İdare şekli değişip de Cumhurbaşkanlığı Sistemine geçildiği günden beri devlet müesseseleri arasındaki ahenksizlik henüz giderilebilmiş değil. Devlet Bahçeli de bu işin ıstırabını duyuyor olacak ki, bu konuyu sürekli gündemde tutmak için azamî derecede gayret sarf ediyor. Evet, Türkiye Cumhuriyetini meydana getiren müesseseler, hattâ birkaç haftadır üzerinde durduğumuz üzere Türk Lirası’nın keyfiyeti bile baştan sona yenilenmeli. Biz bu konuda Devlet Bahçeli’ye sonuna kadar katılıyoruz; bununla beraber ve daha geniş bir perspektiften bakarak şu hususu da ilâve ediyoruz; Cumhurbaşkanlığı Sistemine geçilmesi de dâhil olmak üzere, sistemi meydana getiren unsurlarda gerçekleştirilmesi planlanan değişimin bütün bir fikir ve ideal merkezinde temerküz ettirilmesi gerekir ki, başı ayrı altı ayrı oynayan yeni bir sistemcikler değil de, bütün uzuvlarıyla beraber tek bir istikâmete yönelmiş yekpare bir sistemler sistemi inşa edilebilsin.

Bizim açımızdan divan hakkındaki teklifimiz “Yüceler Kurultay”ıdır. Yüceler Kurultayı, içinden doğduğu İdeolocya Örgüsü’nde ele alınan tarih muhasebesi adlı yeni hafızamız, emirleri, prensibleri, dayanak sınıfı, genel çerçeveleri ve Başyücelik Devleti idare sistemi ile beraber, bir gaye ve vasıta sistemi hâlinde, sistemler sistemi bir bütününün içinde kıymetini bulmaktadır. Bugün memleket gemisinin dümenini bu istikamete doğru kıracak her girişimi, adı her ne olursa olsun sonuna kadar desteklediğimizi buradan ilân ederiz.

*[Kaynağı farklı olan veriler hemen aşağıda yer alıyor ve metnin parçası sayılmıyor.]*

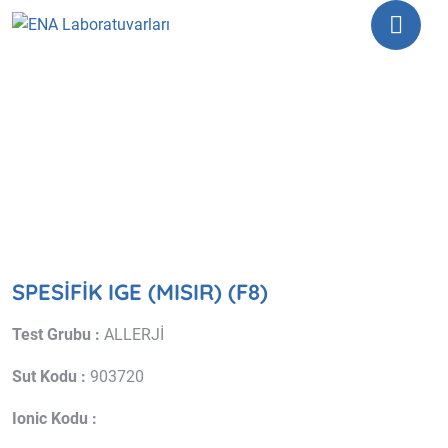
SPESİFİK IGE (MISIR) (F8)
SPESİFİK IGE (MISIR) (F8)
Test Grubu :
ALLERJİ
Sut Kodu :
903720
Ionic Kodu :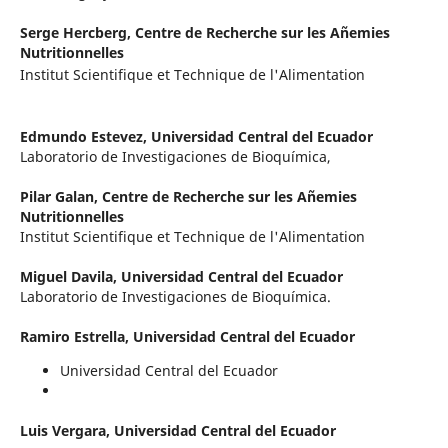
Serge Hercberg,
Centre de Recherche sur les Añemies
Nutritionnelles
Institut Scientifique et Technique de l'Alimentation
Edmundo Estevez,
Universidad Central del Ecuador
Laboratorio de Investigaciones de Bioquímica,
Pilar Galan,
Centre de Recherche sur les Añemies
Nutritionnelles
Institut Scientifique et Technique de l'Alimentation
Miguel Davila,
Universidad Central del Ecuador
Laboratorio de Investigaciones de Bioquímica.
Ramiro Estrella,
Universidad Central del Ecuador
Universidad Central del Ecuador
Luis Vergara,
Universidad Central del Ecuador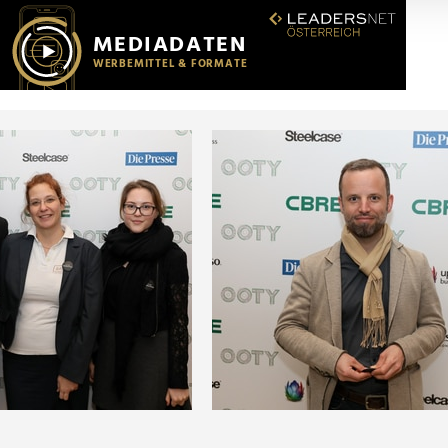
r soziale Medien, Werbung und Analysen weiter. Unsere Partner
 Daten zusammen, die Sie ihnen bereitgestellt haben oder die s
n.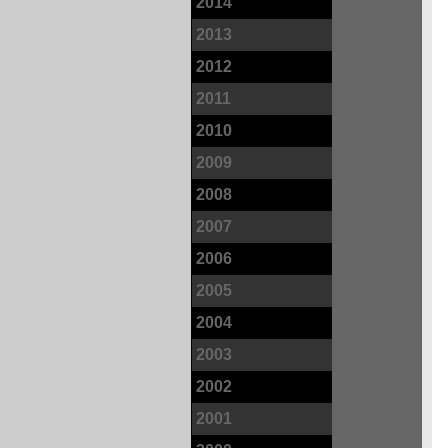
2014
2013
2012
2011
2010
2009
2008
2007
2006
2005
2004
2003
2002
2001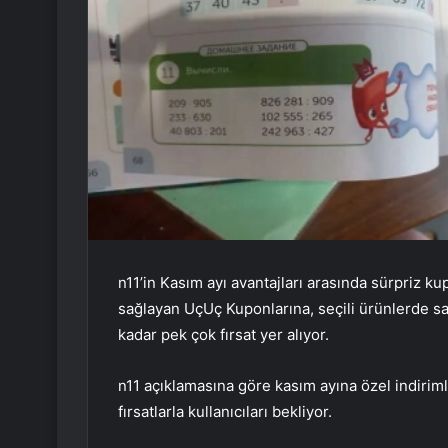
n11’in Kasım ayı avantajları arasında sürpriz k
sağlayan UçUç Kuponlarına, seçili ürünlerde sa
kadar pek çok fırsat yer alıyor.
n11 açıklamasına göre kasım ayına özel indirim
fırsatlarla kullanıcıları bekliyor.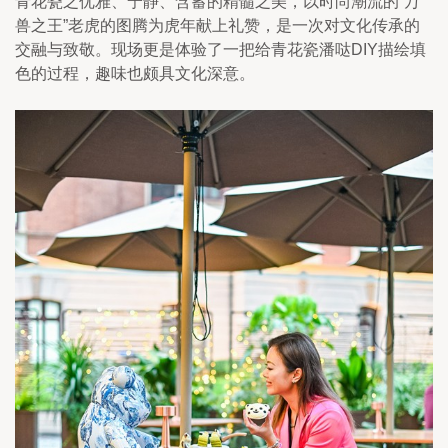
青花瓷之优雅、宁静、含蓄的精髓之美，以时尚潮流的“万
兽之王”老虎的图腾为虎年献上礼赞，是一次对文化传承的
交融与致敬。现场更是体验了一把给青花瓷潘哒DIY描绘填
色的过程，趣味也颇具文化深意。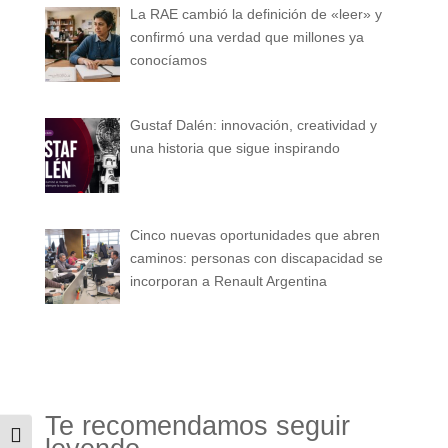
La RAE cambió la definición de «leer» y
confirmó una verdad que millones ya
conocíamos
Gustaf Dalén: innovación, creatividad y
una historia que sigue inspirando
Cinco nuevas oportunidades que abren
caminos: personas con discapacidad se
incorporan a Renault Argentina
Te recomendamos seguir
Alternar alto contraste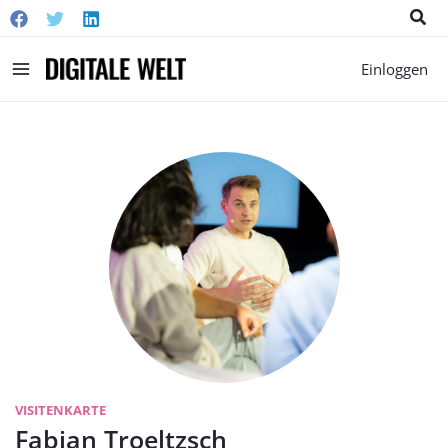
Suc
Main
Einloggen
Menu
VISITENKARTE
Fabian Troeltzsch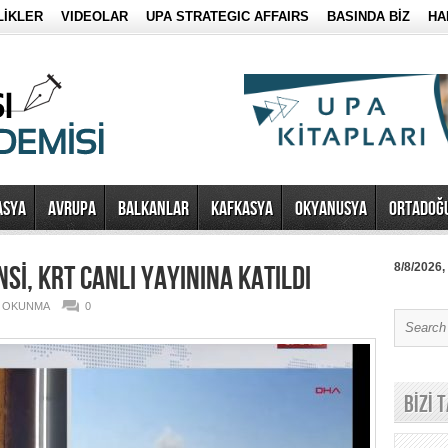
LİKLER
VIDEOLAR
UPA STRATEGIC AFFAIRS
BASINDA BİZ
HA
ASYA
AVRUPA
BALKANLAR
KAFKASYA
OKYANUSYA
ORTADOĞ
NSİ, KRT CANLI YAYININA KATILDI
8/8/2026,
7 OKUNMA
0
BİZİ 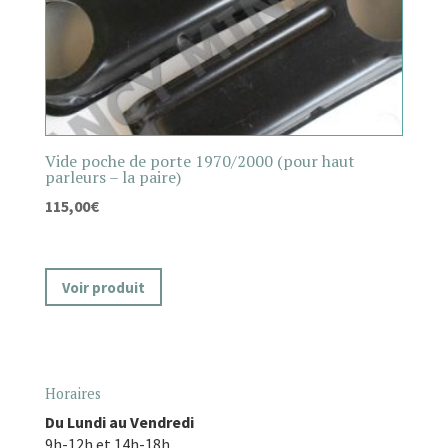
Vide poche de porte 1970/2000 (pour haut
parleurs – la paire)
115,00
€
Voir produit
Horaires
Du Lundi au Vendredi
9h-12h et 14h-18h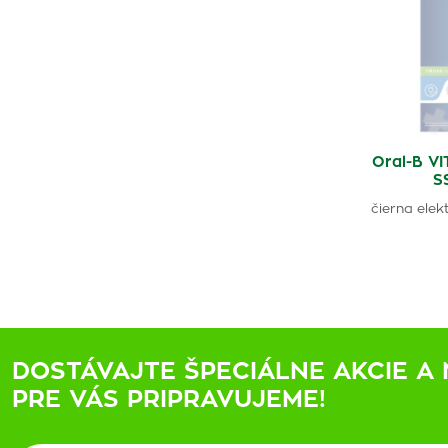
Oral-B V
S
čierna elek
DOSTÁVAJTE ŠPECIÁLNE AKCIE A 
PRE VÁS PRIPRAVUJEME!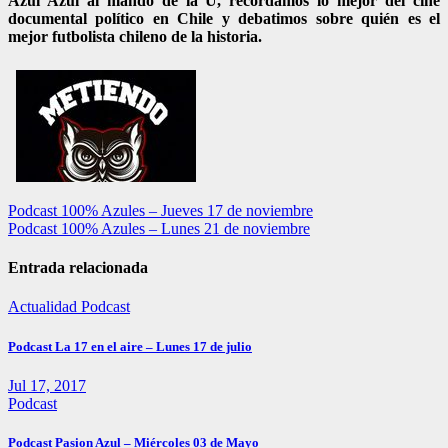
Azul Azul al mando de la U, recordamos lo mejor del cine
documental político en Chile y debatimos sobre quién es el
mejor futbolista chileno de la historia.
Navegación
Podcast 100% Azules – Jueves 17 de noviembre
Podcast 100% Azules – Lunes 21 de noviembre
de
entradas
Entrada relacionada
Actualidad
Podcast
Podcast La 17 en el aire – Lunes 17 de julio
Jul 17, 2017
Podcast
Podcast Pasion Azul – Miércoles 03 de Mayo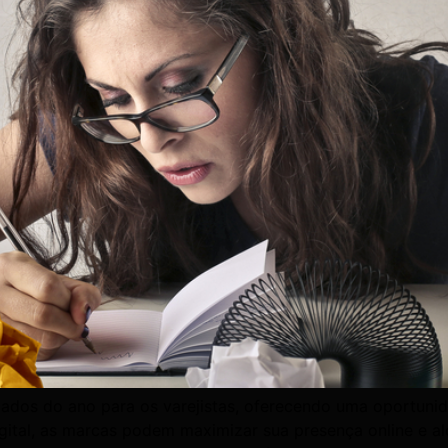
ados do ano para os varejistas, oferecendo uma oportunida
gital, as marcas podem maximizar sua presença online e al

Şimdiye kadar demokrasi ve vesayet gibi kavramlar karşı tarafa karşı etkili birer argüman olarak kullanılmışsa da, artık, Türkiye Cumhuriyeti’ni hakiki bir devlet yapmak üzere hem istikameti tayin edecek ve hem de bu istikamet üzere devletin ayaklarını sabit kılacak yüce bir divanın, yüce kurultayın, divaneler divanının, “Yüceler Kurultayı”nın varlığı, içinde bulunduğumuz konjonktüre bakıldığında da görüleceği üzere artık kendisini bir zaruret hâlinde dayatmaktadır; sistemler sistemi bir gaye ve vasıta sistem ile beraber!